Quand les Noirs dominaient l’Egypte
Il faut dire que le Soudan n’est pas un pays comme un autre. Avec ses huit frontières et sa position géostratégique entre le Sahel et la Corne de l’Afrique, le pays est issu d’une histoire de plus de 5000 ans qui en a fait un carrefour de cultures, de religions et de civilisations négro-africaines, largement antérieures à l’islam, quel que soit l’acharnement avec lequel le pouvoir islamiste de Bechir s’était évertué à effacer ces racines si typiquement africaines. D’ailleurs, le mot Soudan signifie littéralement «le pays des Noirs».

Il y eut d’abord les trois royaumes africains de Koush qui s’étendront jusqu’aux confins d’Assouan pendant plus de deux millénaires, puis, du IVe siècle avant J.C au IIIe siècle après J.C, le royaume de Méroé au Nord du Soudan actuel. L’exploit final viendra du puissant royaume soudanais de Napata, le dernier royaume païen avant l’arrivée des chrétiens et des musulmans, mais aussi un rival de l’Egypte antique, qu’il finit par conquérir et gouverner. Ses souverains montèrent sur le trône égyptien : la XXVe dynastie des pharaons était donc soudanaise. Comme le relève Abdelwahid El-Nour, «cet empire soudano-égyptien prendra fin avec la conquête de l’Egypte par les Assyriens au VIIe siècle, et se repliera alors sur Méroé, le dernier royaume soudanais, qui tombe au quatrième siècle après J.C, sous les coups de rois chrétiens d’Ethiopie.
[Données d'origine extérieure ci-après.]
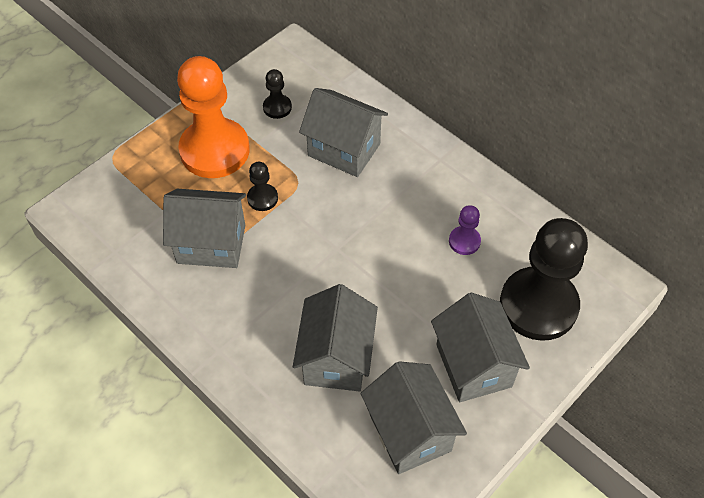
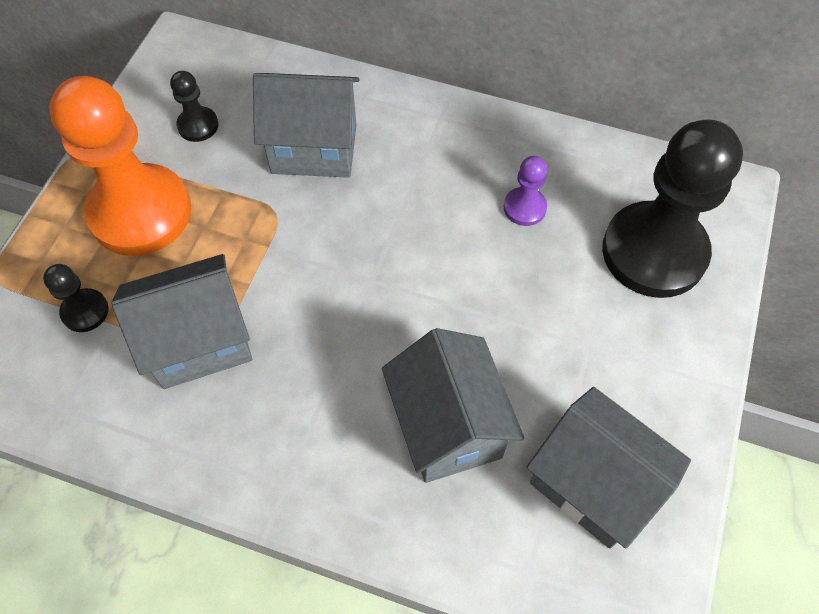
camera: 25 degrees left, 5 degrees up
(262, 198) = (239, 252): black pawn -> black pawn (85, 311)
(473, 365) = (621, 361): grey house -> none

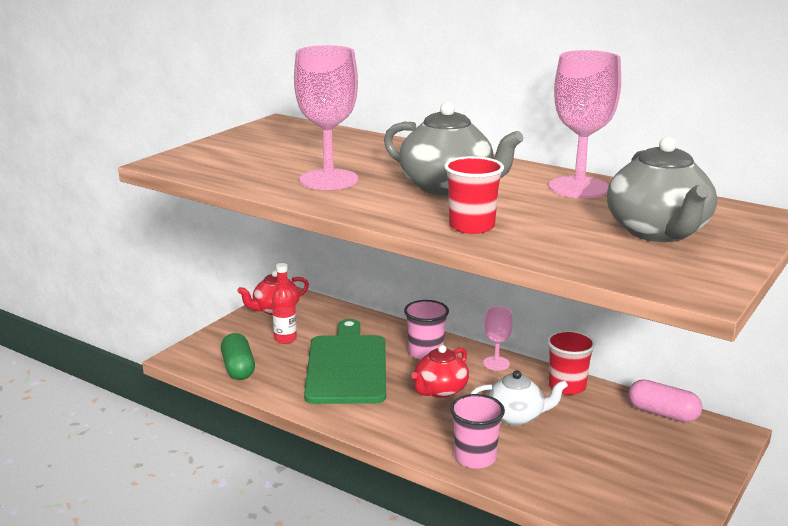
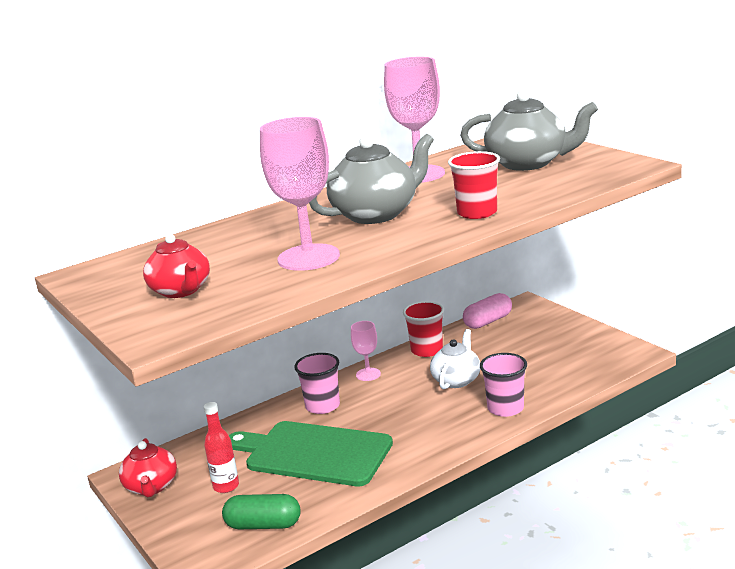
camera: 65 degrees left, 0 degrees up
(440, 390) = (393, 408): red teapot -> red teapot (181, 291)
Trois royaumes chrétiens nubiens émergèrent : Nobatia, Makuria et Alodia. Makuria fut le plus puissant, maintenant son indépendance face aux Arabes musulmans pendant plusieurs siècles. La christianisation des petits royaumes nubiens s’achève avec la conquête arabe du Soudan à la fin du VIIe siècle».

Le Peuple en recours
C’est ce Soudan millénaire qui est aujourd’hui piégé par un jeu régional dangereux et menacé de partition, avec le risque d’une déstabilisation du continent africain, mais aussi de l’exceptionnel héritage culturel soudanais dont aucune des puissances régionales ou globales de l’heure, à l’œuvre pour l’engloutir, n’a jamais pu égaler la sophistication. Sans doute ce legs explique-t-il la puissance politique du Peuple soudanais -seul recours à ce stade devant l’apathie internationale.